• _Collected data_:
- - -
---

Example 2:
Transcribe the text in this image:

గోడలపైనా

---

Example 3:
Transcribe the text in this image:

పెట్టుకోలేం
- - -
• _Problem requirements_: From the first record to the last, print each one exactly.

• _Exercise response_:
---

Example 2:
Transcribe the text in this image:

గోడలపైనా

---

Example 3:
Transcribe the text in this image:

పెట్టుకోలేం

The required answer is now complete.